EXTRACT TO READ:

----

I want to execute stress test on Redis cluster(3 master, 3 slave) with redis-benchmark. At the beginning of the test, I started a redis-benchmark and increased the number of parallel connections. I noticed that the QPS reaches the bottleneck, but the CPU rate is about 25%. Then I increased the number of redis-benchmark and start them in the same time.
I use the redis_exporter , and display the metrics on Grafana.
3 redis-benchmark, the CPU rate was about50%
6 redis-benchmark, the CPU rate was about 70%
But when 9 redis-benchmark, the CPU rate didn't increase much.
rate(redis_cpu_user_main_thread_seconds_total{instance=~"$instance"})
I'm sure that my network IO don't reach the bottleneck, the bandwidth of instance is 8GBps, the network IO is far less than it.
I want to see the CPU rate 100%, should i continue to increase the number of redis-benchmark?
Is there a good way to execute stress test on Redis cluster with redis-benchmark?
Redis version - 7.0.7
Image - Canonical-Ubuntu-22.04-2022.11.06-0
Redis cluster*6 - 4 vCPU - 16GiB memory
Redis-benchmark*9 - 4 vCPU - 16GiB memory
Redis and redis-benchmark are not on the same instance
Comment From: nedataghizadeh79
It's possible that your Redis cluster has reached its maximum capacity and is unable to handle more load, which is why increasing the number of redis-benchmark instances doesn't result in a corresponding increase in CPU utilization.
Before increasing the number of redis-benchmark instances, you might consider other factors that could be limiting your cluster's performance. For example:
Memory usage: Make sure that you have enough available memory to handle the increased load. Disk I/O: Ensure that your disk I/O isn't becoming a bottleneck. Network I/O: Monitor your network I/O to make sure that it's not limiting your performance. Configuration: Ensure that your Redis cluster is properly configured for your workload. You might also want to consider using alternative stress testing tools, such as Apache JMeter or Gatling, which can help you generate more complex workloads and better simulate real-world scenarios.
In general, the best way to execute a stress test on a Redis cluster is to start with a realistic workload that represents your typical usage patterns and gradually increase the load until you start to see performance degradation. This will help you identify the limits of your cluster and fine-tune your configuration for maximum performance.
Comment From: zuiderkwast
redis-benchmark can sometimes be the bottleneck itself in benchmarking.
To make it more efficient, I recommend using the options
-P 10-- Pipeline 10 commands at a time. Without pipelining, redis-benchmark waits for a reply to each command before it sends the next command.--threads 4-- Use all of the CPUs you have available.
Comment From: niheartent
Thank you all, I found that the CPU rate on prometheus is the user mode rate. In fact, the CPU running the Redis main thread has reached 100%.
In CPU3, user mode + system mode=100%
Is my conclusion correct ?
Comment From: ranshid
@niheartent it does seems like your CPUs (0,1,3) are operating at 100% cpu making about 30%-70% ratio of system calls to engine processing. I can see that the server is at almost 300% cpu are you using io-threads?
Comment From: niheartent
@ranshid
Yes, I tried to run three threads
By the way, I modifid the PromQL as following
rate(redis_cpu_user_main_thread_seconds_total{instance=~"$instance"})+rate(redis_cpu_sys_main_thread_seconds_total{instance=~"$instance"})
Comment From: ranshid
O.K @niheartent thank you. I do not see any problem with the results then. In case no other anomaly to explain can we close this issue?
Comment From: niheartent
OK

----

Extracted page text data

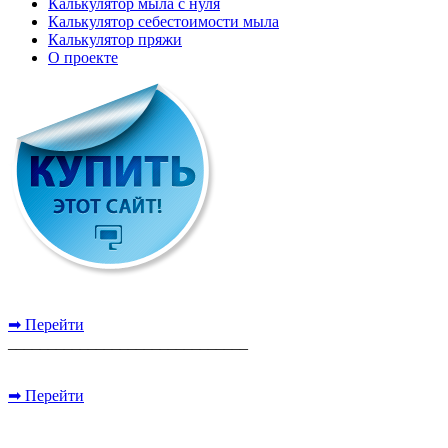
Калькулятор мыла с нуля
Калькулятор себестоимости мыла
Калькулятор пряжи
О проекте
➡ Перейти
______________________________
➡ Перейти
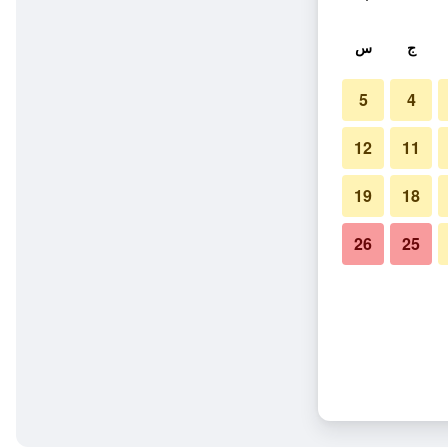
ج
س
5
4
12
11
19
18
26
25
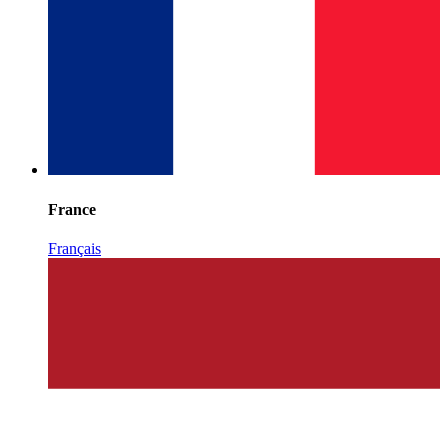
France
Français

----

WORK TO COMPLETE:
1. In the Redis benchmarking thread, why does the recommended -P 10 option make redis-benchmark more efficient? Answer in one to three sentences.
2. Return every line of the extracted page text data records, unchanged and in order, omitting the pictures from your answer.
The Redis benchmarking thread and the records come from unrelated sources.

OUTPUTS IN ORDER:
1. The -P 10 option pipelines 10 commands at a time. Without pipelining, redis-benchmark waits for a reply to each command before it sends the next one, which can make it the bottleneck in benchmarking.

2.
Калькулятор мыла с нуля
Калькулятор себестоимости мыла
Калькулятор пряжи
О проекте
➡ Перейти
______________________________
➡ Перейти
ج
س
5
4
12
11
19
18
26
25
France
Français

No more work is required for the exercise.